Generation of CIK and treatment plan

CIK cells were generated at central facility (GREENCROSSCELL Corp. Korea) as previously described [1214]. Peripheral blood (>60 ml) was collected from each patient at least 2 weeks before administration. Mononuclear cells were separated and cultured for 2–3 weeks with interleukin-2 (Proleukin, Norvatis, Switzerland) and immobilized monoclonal antibody to CD3 (Orthoclone OKT3, Janssen, Belgium) at 37 °C. Cultivation was continued, preserving the cells as the source of the second to tenth infusions [12, 15, 16].

CIK cells were injected into all patients enrolled in this study for 1 h every week for 5 weeks and then every other week for 10 weeks; CIK cells were administered as an outpatient procedure. No other cancer therapy was administered during these treatments. Treatment cycles were repeated until either evidence of progressive disease (PD), significant clinical deterioration, or withdrawal of patient consent. Patients completing the full schedule of adoptive immunotherapy using CIK cells continued to receive maintenance therapy using another conventional chemotherapy regimen.

Phenotype analysis

Cellular phenotype was evaluated with fluorescence-activated cell sorting (FACS) analysis. Fresh peripheral blood mononuclear cells (PBMCs) and expanded CIK cells were analyzed with the appropriate monoclonal antibodies (CD3-FITC, CD8-PE, CD56-PE, CD14-PE, CD20-PE, Beckman Coulter, Fullerton, USA). FACS analyses were performed on a FC 500 Flow Cytometry System (Beckman Coulter, Fullerton, USA).

Assessment of data

Pretreatment evaluations included a complete medical history, physical examination, assessment of performance status, laboratory tests comprising complete blood count and differential, blood chemistry, carbohydrate antigen (CA) 19-9, and carcinoembryonic antigen. Pretreatment evaluations were performed 2 weeks before the initiation of adoptive immunotherapy using CIK cells. During the treatment, laboratory tests were performed every month. Tumor responses were assessed according to the Response Evaluation Criteria in Solid Tumors (RECIST) [17] based on high-resolution CT scans every 8 weeks. Quality of life (QoL) was assessed using the Quality of Life Questionnaire Core 30 (QLQ-C30) [18] and QoL questionnaire to supplement the QLQ-C30 in patients with pancreatic cancer (QLQ-PAN26 questionnaire) [19] developed by the European Organization for Research and Treatment of Cancer (EORTC), and changes in body weight and dose of pain control drugs were checked every 2 weeks. QoL changes between baseline and the last visit were analyzed, considering that the participation period varied per patients. QLQ-C30 constitutes a functional scale (physical, role, emotional, cognitive, and social functioning), symptom scores scale (fatigue, pain, nausea/vomiting, appetite loss, sleep disturbance, dyspnea, constipation, diarrhea, and financial impact), and global QoL scale [18]. QLQ-PAN26 includes 26 items related to disease symptoms, treatment side effects, and emotional issues specific to pancreatic cancer [19]. With the scores of all scales ranging from 0 to 100, a higher score indicates a better functional status as well as a worse symptom. Adverse events were recorded according to the National Cancer Institute Common Toxicity Criteria (NCI-CTC) version 3.0 [20].

::::::::::

_WHAT TO DO_. Resume the methods text above on CIK cell therapy for pancreatic cancer, continuing it from after its final sentence.

::::::::::

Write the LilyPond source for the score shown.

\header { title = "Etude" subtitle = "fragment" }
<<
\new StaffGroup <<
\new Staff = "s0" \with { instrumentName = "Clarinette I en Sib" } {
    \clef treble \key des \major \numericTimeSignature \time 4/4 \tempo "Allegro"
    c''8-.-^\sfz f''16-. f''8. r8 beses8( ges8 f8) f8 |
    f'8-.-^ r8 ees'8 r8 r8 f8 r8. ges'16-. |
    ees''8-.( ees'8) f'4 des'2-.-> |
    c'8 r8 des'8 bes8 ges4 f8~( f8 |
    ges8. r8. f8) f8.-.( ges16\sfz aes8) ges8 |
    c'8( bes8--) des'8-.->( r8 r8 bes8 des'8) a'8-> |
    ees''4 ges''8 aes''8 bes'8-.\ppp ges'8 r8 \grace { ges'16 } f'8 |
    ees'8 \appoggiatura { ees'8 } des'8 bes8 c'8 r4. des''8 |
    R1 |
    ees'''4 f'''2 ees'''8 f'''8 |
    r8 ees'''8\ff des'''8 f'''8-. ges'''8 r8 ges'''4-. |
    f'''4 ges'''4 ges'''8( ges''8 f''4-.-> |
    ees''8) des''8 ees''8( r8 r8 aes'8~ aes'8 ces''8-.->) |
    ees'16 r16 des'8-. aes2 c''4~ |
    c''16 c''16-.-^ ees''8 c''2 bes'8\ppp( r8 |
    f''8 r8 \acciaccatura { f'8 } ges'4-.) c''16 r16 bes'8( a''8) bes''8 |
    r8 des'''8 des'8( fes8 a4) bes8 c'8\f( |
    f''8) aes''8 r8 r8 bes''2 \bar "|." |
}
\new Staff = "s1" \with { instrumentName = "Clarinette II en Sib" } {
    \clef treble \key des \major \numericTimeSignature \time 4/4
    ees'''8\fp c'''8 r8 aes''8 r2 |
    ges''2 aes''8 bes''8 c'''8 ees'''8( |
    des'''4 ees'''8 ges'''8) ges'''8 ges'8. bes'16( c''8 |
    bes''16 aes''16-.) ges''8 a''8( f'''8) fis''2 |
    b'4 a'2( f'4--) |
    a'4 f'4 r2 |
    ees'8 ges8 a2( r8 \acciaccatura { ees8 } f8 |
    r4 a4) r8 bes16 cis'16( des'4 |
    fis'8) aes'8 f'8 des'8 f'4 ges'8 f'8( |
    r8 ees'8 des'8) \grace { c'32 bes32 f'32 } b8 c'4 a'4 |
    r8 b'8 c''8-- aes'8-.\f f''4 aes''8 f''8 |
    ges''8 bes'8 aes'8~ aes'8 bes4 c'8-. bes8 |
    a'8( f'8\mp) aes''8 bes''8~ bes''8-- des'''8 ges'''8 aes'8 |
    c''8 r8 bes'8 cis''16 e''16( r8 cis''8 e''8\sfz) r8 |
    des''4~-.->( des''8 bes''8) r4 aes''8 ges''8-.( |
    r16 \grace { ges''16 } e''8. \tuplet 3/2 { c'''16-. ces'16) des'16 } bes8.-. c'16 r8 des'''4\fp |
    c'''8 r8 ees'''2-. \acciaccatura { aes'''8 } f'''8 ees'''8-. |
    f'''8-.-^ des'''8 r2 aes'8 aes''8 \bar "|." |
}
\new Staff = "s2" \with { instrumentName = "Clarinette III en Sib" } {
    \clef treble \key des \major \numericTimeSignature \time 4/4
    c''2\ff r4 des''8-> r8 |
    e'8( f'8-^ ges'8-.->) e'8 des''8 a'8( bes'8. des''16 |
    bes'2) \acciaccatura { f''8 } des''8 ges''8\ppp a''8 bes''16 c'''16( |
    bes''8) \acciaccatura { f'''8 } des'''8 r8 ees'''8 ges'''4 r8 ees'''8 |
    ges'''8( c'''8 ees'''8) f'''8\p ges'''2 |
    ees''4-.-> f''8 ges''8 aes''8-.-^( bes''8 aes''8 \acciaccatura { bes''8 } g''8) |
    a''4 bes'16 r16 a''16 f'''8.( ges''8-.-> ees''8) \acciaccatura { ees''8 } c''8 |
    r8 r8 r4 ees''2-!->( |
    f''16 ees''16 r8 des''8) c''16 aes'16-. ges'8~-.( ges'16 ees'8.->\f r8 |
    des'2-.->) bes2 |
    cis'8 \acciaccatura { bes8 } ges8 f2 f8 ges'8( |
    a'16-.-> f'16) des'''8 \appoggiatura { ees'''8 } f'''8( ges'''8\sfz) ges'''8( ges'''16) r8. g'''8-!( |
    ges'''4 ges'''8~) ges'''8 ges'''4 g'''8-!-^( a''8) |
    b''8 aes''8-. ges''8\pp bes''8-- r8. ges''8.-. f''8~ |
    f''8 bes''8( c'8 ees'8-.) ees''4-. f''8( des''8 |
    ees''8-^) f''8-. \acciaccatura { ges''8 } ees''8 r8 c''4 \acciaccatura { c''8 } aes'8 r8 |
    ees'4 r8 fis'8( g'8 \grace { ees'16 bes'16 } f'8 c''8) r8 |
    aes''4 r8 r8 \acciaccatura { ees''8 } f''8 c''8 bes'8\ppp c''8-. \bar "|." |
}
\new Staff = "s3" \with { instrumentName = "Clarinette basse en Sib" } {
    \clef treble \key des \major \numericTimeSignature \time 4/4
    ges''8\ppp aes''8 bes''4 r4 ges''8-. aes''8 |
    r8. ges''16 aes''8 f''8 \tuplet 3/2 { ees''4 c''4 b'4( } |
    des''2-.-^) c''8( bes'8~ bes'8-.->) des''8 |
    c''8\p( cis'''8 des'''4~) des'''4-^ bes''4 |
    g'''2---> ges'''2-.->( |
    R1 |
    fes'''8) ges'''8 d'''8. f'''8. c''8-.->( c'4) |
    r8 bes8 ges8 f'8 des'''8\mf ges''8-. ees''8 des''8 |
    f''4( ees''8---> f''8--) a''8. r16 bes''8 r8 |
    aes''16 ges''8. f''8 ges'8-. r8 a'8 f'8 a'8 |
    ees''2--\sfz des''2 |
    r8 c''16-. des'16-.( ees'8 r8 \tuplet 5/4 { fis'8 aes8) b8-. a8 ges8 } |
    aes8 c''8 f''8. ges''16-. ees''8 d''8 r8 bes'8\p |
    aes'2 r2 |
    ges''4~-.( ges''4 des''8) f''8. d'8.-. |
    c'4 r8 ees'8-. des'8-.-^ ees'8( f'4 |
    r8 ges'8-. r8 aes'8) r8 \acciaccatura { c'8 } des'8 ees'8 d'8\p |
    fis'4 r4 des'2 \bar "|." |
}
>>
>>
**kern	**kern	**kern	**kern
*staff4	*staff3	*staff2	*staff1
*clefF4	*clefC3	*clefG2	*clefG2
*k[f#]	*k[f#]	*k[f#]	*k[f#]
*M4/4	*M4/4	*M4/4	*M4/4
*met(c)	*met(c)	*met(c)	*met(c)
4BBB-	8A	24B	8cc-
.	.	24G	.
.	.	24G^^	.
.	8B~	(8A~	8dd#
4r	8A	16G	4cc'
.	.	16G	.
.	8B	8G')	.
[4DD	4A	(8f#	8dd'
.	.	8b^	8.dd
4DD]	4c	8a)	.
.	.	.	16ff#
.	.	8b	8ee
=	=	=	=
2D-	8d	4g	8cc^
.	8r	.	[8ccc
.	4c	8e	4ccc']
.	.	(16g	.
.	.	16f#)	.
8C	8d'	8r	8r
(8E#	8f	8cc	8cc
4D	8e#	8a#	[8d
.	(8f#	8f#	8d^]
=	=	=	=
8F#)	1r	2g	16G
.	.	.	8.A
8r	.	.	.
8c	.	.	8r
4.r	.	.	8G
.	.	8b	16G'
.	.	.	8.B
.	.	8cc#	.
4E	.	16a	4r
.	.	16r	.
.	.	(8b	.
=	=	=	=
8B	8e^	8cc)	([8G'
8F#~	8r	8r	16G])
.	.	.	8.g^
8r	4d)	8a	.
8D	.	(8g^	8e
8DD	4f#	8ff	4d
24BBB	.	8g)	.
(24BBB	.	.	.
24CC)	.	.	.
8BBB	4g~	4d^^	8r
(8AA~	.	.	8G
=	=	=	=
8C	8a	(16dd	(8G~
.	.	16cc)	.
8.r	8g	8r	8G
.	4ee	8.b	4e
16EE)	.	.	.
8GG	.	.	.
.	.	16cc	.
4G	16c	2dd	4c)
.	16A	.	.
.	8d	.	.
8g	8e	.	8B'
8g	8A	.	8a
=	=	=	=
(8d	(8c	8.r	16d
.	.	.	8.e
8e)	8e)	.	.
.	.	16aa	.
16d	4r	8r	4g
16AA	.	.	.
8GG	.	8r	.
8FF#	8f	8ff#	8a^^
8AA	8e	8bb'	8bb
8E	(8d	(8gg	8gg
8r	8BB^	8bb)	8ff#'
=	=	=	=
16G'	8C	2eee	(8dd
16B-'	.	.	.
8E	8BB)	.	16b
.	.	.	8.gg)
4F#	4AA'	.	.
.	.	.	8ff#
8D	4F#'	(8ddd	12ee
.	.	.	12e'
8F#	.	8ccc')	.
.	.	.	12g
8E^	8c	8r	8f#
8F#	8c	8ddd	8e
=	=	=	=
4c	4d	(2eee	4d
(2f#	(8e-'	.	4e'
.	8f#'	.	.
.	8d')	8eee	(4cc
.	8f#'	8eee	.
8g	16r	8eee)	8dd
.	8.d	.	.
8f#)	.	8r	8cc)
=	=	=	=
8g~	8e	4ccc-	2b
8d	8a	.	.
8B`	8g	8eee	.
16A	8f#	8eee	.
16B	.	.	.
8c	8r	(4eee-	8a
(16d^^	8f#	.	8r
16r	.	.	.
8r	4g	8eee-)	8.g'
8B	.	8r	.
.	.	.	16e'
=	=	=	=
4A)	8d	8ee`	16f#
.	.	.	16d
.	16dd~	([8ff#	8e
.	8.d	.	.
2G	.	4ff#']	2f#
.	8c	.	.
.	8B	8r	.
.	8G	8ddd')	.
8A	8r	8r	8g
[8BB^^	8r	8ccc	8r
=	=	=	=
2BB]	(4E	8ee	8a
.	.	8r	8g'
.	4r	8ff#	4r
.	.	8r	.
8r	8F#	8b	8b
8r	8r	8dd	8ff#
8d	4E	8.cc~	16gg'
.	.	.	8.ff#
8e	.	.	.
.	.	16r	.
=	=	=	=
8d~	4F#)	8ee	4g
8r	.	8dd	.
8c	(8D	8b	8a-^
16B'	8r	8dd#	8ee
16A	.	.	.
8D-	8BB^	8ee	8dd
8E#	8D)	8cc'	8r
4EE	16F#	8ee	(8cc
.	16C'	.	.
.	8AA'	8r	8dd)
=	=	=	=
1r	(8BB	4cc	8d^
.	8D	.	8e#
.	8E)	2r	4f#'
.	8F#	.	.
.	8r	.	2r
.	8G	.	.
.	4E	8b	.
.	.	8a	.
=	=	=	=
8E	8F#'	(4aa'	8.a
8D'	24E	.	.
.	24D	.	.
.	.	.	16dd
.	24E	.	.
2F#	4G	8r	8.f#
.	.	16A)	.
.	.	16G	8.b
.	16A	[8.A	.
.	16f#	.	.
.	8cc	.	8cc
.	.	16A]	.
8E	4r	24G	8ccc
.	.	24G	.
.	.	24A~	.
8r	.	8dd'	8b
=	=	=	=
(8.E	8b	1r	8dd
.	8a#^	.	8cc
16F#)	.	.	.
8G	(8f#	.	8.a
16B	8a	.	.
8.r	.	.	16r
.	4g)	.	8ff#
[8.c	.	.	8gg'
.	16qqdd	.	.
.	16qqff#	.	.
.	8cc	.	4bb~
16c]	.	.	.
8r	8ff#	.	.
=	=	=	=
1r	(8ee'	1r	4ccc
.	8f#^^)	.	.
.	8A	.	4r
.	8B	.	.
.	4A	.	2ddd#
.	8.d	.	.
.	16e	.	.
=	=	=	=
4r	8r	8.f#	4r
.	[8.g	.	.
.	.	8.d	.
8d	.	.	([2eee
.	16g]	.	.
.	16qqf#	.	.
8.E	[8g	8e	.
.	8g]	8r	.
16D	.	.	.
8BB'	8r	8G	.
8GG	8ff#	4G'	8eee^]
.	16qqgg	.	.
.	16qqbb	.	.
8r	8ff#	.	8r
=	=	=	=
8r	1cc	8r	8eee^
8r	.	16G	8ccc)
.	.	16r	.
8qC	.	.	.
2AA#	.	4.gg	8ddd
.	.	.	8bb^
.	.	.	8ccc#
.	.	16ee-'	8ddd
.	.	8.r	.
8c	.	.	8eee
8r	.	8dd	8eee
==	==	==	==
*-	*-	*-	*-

::::::::::

_ANSWER FOR THIS EXERCISE_.
Data analysis and statistical considerations

The primary end point was disease control rate (DCR), and the secondary end points were overall survival (OS), progression-free survival (PFS), changes in tumor markers and QoL, and evaluation of safety. OS was calculated from the date of enrollment until death from any cause. PFS was calculated from the initiation of treatment either until disease progression was confirmed on image study or death from any cause.

Twenty patients were enrolled, after accepting a type I error of 5 % and a power of 80 %, to test the null hypothesis based on 23.1 % DCR for pemetrexed for advanced pancreatic cancer [21] versus the alternative hypothesis of 58 % for gemcitabine/oxaliplatin chemotherapy [22], considering a 20 % dropout rate.

All patients who received the study treatment at least once were included in the safety population for toxicity analysis. Patients who underwent response evaluation at least once were included in the intention-to-treat (ITT) population, and patients who completed treatment as planned were included in the per-protocol (PP) population (Fig. 1). All efficacy analyses were based on the ITT analysis. PFS and OS were estimated using Kaplan–Meier methods with 95 % confidence intervals (CIs). When comparing data at baseline with the final observation point, the paired t test was used for normally distributed data and the Wilcoxon signed rank test was used for non-normally distributed data. All analyses were performed with the SPSS statistical program (version 12.0; SPSS Inc., Cary, NC). A P value <0.05 was considered statistically significant.

Fig. 1.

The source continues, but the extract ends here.